The task at hand: create a vessel that will protect an egg through three drops from the top of Hunter Stadium (about 30 feet). Sounds easy? Here’s where it gets tricky, students are only allowed to use toothpicks, rubber bands, toilet paper tubes and hot glue.“I spent probably 15 hours building my vessel,” said Mason Cambre, who had the bags under his eyes to prove it. “I hardly got any sleep.” Cambre’s model was a massive, boat-shaped structure held together by toothpicks and rubber bands, with a hull made out of opened toilet paper tubes.

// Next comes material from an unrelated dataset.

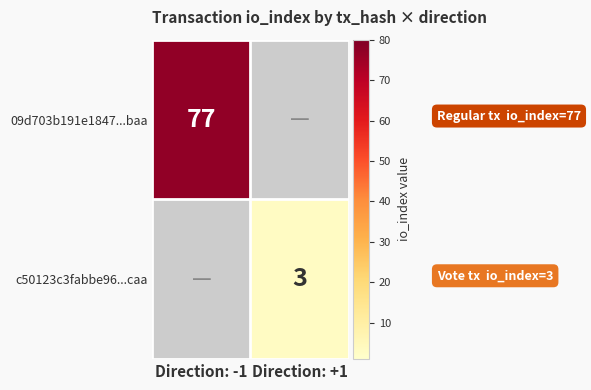

Is the value of c50123c3fabbe96...caa at Direction: +1 greater than the value of 09d703b191e1847...baa at Direction: -1?

No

Cambre hiked to the top of the bleachers, hopeful of his hard work, then he dropped his contraption. Laughter exploded from 30 feet below as the impact of the rocks literally created an explosion of arts and crafts materials. While the structure was demolished, the egg was nothing short of perfectly intact.

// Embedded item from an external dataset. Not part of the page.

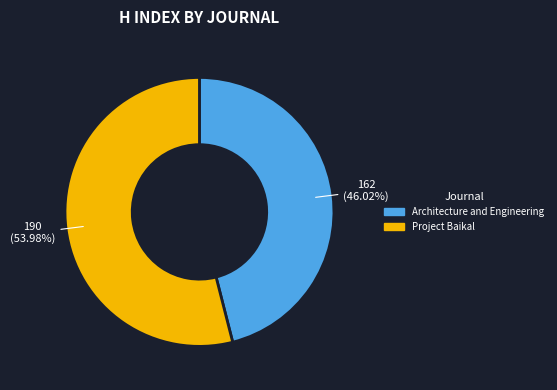

What is the total percentage of Architecture and Engineering and Project Baikal?

100.0%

On the other hand, National Merit finalist Matthew Borgatti walked into class with a parachuted vessel that looked as if it was right out of Da Vinci’s sketchbook. He dropped it, and what would you know, the egg cracked. Matthew then redeemed himself by surviving the next two drops. Everyone was shocked when the soon-to-be Valedictorian’s egg cracked the first time, and it certainly did not settle the nerves of other students following him.For two weeks, students worried profusely over one of the most fragile subjects known to man: the humble shell of an egg. While the shell serves as a protective boundary for developing creatures, it ironically enough served as the boundary between the prosperity of an A, and the crushing blow of a C. In the end, students not only enjoyed the project, but managed to be successful in the process.